→ **PASSAGE SHOWN**
● ● ● ● ● ● ●
HOLLOW MOLD

Abstract

Provided is a hollow mold which can improve the manufacturing efficiency for a hollow mold including a protrusion. Ventilation duct 3 (hollow mold) includes main body part 20 including hollow part 30 therein, and protrusion 33 protruding outward from main body part 20. End surface 51 of main body part 20 and end surfaces 53 and 55 of protrusion 33 are flush with each other. A cutting operation is linearly performed along the end portion of main body part 20 to the end portion of protrusion 33 in plan view, whereby removal of burr 61 of protrusion 33 to form the end surface is efficiently performed.

Description

CROSS REFERENCE TO RELATED APPLICATIONS

Japanese Patent Application No. 2017-003921 filed on Jan. 13, 2017, including description, claims, drawings, and abstract the entire disclosure is incorporated herein by reference in its entirety.

TECHNICAL FIELD

The present invention relates to a hollow mold. More specifically, the present invention relates to a hollow mold which is formed by blow molding of a resin.

BACKGROUND ART

Conventionally, hollow molds which are formed by blow molding of a resin are publicly known (see, for example, PTL 1).
● ● ● ● ● ● ●
→ **COLLECTED DATA**
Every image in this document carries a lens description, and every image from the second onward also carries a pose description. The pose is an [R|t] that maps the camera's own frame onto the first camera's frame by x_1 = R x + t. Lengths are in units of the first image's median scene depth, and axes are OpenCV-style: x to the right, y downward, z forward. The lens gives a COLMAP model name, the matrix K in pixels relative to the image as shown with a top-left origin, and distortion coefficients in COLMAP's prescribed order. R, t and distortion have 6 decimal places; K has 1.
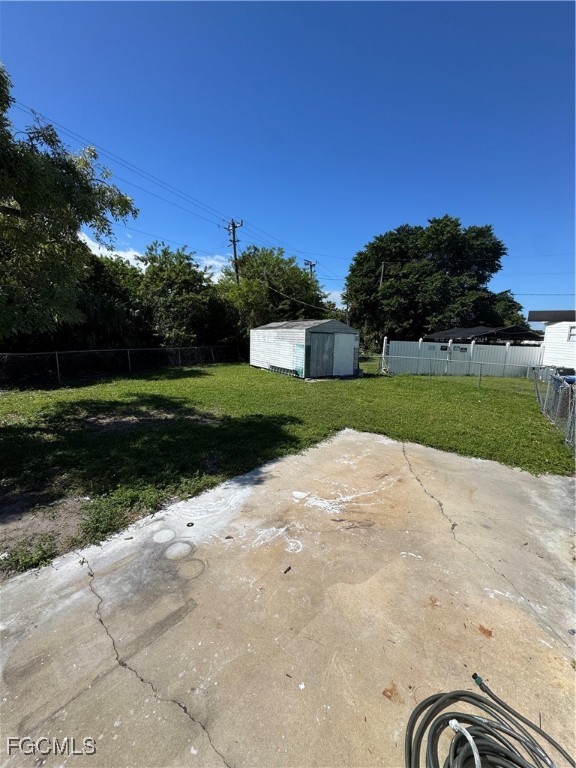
lens RADIAL K [[306.9, 0, 286.5], [0, 306.9, 383.2], [0, 0, 1]] dist [-0.003520, -0.000174]
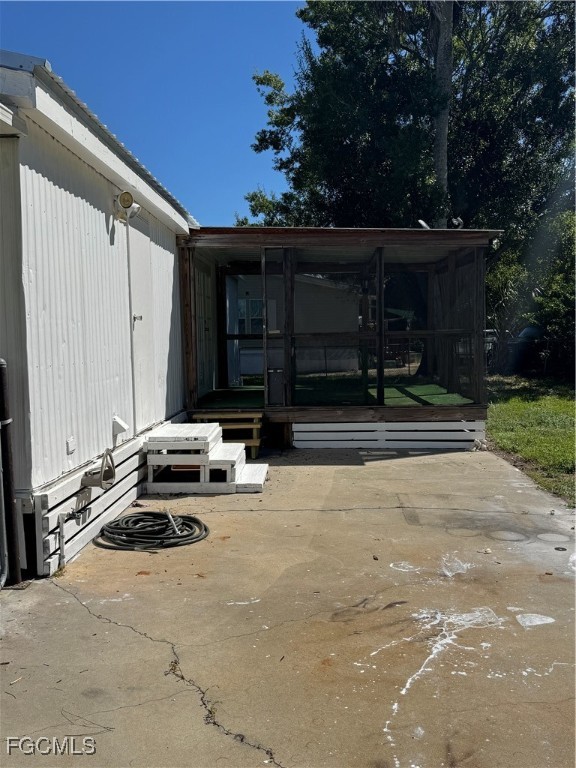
lens RADIAL K [[756.7, 0, 288.5], [0, 756.7, 384.9], [0, 0, 1]] dist [0.007883, 0.000000]
pose [[-0.808094, 0.023217, -0.588596, 1.024279], [-0.097276, 0.980244, 0.172218, -0.069742], [0.580966, 0.196424, -0.789871, 1.842499]]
● ● ● ● ● ● ●
→ **EXERCISE PROMPT**
Summarize the hollow mold text above in two sentences.

→ **THE COMPLETED TASK**
The text describes a hollow mold, formed by blow molding of a resin, that is meant to improve manufacturing efficiency for a hollow mold with a protrusion: a ventilation duct whose main body part holds a hollow part and has a protrusion extending outward, with the end surface of the main body part flush with the end surfaces of the protrusion. A cutting operation is performed in a straight line in plan view from the end portion of the main body part to the end portion of the protrusion, so that the burr of the protrusion is removed efficiently to form the end surface.